Une étude estime que le nombre de naissances a augmenté de 2,3 % en moyenne dans les États américains où l’avortement a été interdit. Les femmes âgées de 20 à 24 ans et les Hispaniques sont les plus concernées. Ce sont les premiers effets de l’annulation de l’arrêt Roe v. Wade par la Cour suprême des États-Unis qui a abrogé en juin 2022 le droit constitutionnel à l’avortement. Depuis, environ 32.000 bébés de plus naissent chaque année aux États-Unis, selon une nouvelle étude[14].«

Quant à l’hebdomadaire Le Point, il se risque à dévoiler…

«  ce qui se cache vraiment derrière la baisse des naissances en France. Les politiques familiales [???] peinent à enrayer la chute des naissances, et sont contredites par celles sur l’avortement, la contraception et le divorce. Une incohérence coûteuse qui interroge sur l’action de l’État[15]«

Bien entendu, ce ne sont pas des considérations morales ou religieuses qui conduisent ces médias à mentionner l’avortement et oser enfreindre du bout des lèvres le tabou, mais le simple réalisme économique, qui veut que le vieillissement d’une population fait encourir de hauts risques à la société :

« Outre celui de l’émergence d’une gérontocratie, ce phénomène peut engendrer des difficultés financières et économiques majeures, avec un nombre croissant d’inactifs pesant sur les actifs, gonflant ainsi les dépenses de santé et de retraite.« (Le Point)

2.2. L’esprit de la loi

Pour adoucir la rudesse des chiffres, et rendre plus aimable le profil de ses géniteurs, il est répété à l’envi, même chez les catholiques, que l’esprit de la loi Veil-Chirac-Giscard, a été dénaturé. C’est faux.

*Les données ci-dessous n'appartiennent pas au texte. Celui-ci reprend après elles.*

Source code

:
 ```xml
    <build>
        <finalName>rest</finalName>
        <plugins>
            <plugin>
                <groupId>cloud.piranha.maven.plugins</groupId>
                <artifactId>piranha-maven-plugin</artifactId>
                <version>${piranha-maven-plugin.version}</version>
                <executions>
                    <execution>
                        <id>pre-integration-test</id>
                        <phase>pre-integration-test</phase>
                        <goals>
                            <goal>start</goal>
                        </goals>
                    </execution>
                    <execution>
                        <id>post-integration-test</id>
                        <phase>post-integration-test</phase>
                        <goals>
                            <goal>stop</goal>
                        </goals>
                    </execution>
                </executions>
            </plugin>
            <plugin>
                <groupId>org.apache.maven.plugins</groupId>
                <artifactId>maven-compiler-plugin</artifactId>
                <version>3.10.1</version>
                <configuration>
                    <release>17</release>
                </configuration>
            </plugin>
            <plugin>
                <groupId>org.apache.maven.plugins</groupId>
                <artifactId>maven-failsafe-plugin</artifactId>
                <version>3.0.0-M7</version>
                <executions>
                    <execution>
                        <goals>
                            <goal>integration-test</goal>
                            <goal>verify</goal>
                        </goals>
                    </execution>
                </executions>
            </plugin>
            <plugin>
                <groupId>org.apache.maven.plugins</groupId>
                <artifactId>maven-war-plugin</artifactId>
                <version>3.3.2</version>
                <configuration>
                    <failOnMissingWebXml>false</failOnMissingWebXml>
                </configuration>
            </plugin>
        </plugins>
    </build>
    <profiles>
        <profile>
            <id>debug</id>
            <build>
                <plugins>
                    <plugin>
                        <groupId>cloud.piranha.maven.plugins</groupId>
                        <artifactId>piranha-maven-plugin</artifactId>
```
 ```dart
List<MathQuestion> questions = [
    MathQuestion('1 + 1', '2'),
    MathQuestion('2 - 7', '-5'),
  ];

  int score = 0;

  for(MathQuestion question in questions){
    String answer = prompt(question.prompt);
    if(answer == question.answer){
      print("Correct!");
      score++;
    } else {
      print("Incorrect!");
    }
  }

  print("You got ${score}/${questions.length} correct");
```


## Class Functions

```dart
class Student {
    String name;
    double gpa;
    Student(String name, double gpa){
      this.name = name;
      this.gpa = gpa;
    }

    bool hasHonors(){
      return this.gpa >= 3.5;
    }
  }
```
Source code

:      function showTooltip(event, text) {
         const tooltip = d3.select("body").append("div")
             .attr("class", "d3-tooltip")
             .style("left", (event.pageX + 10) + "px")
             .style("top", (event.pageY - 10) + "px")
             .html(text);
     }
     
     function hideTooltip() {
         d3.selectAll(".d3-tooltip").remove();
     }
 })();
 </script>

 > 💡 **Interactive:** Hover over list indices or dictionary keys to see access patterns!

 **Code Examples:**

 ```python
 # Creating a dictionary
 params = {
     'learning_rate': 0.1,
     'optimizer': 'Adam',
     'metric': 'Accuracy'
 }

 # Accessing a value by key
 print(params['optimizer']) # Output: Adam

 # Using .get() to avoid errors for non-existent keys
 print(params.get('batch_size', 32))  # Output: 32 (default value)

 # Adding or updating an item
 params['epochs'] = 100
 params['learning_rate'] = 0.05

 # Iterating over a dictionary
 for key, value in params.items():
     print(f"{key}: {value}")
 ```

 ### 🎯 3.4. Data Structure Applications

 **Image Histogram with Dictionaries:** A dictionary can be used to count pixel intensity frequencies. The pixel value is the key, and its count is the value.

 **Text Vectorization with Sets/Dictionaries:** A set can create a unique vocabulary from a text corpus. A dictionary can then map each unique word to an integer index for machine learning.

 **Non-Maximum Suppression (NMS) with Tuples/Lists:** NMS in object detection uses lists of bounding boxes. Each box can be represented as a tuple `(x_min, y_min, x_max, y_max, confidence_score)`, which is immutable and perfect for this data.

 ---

Que S. Veil n’ait pas voulu les conséquences actuelles, c’est possible ; nous ne pouvons juger des intentions. Mais, ministre de la Santé, elle avait la responsabilité et les pouvoirs afférents à sa fonction. Or les orientations qui guidaient les acteurs du projet lui étaient connues et particulièrement celles du Dr Simon[16], alors en plein exercice de ses deux mandats de Grand Maître de la GLDF (1969-71 et 1973-75). Sollicité par S. Veil, il rejoignit le ministère de la Santé de 1974 à 1979 en tant que conseiller technique. Il put ainsi assister en bonne place au couronnement de la pensée élaborée par les « frères » depuis 30 ans et déjà solidement entrée dans les mœurs depuis 1967. En effet, si la société est comparée à un chêne, cette loi ne fut que le coin enfoncé dans l’entaille du tronc déjà bien entamé par la légalisation de la contraception ; l’éclatement en résulta qui transforma la société au sujet de laquelle P. Simon écrivait :

« Les solutions que nous fournit la morale traditionnelle ne peuvent plus nous contenter. Elles reposent sur une sacralisation du principe de vie dont l’essence est superstitieuse et la démarche fétichiste ». (p. 233)

La loi de 1967 avait ouvert la plaie. Il est patent que la loi de 1975 n’a été que le symptôme et l’accélérateur d’un bouleversement profond voulu et préparé depuis des décennies, la « révolution » de 1968 en ayant été un signe avant-coureur.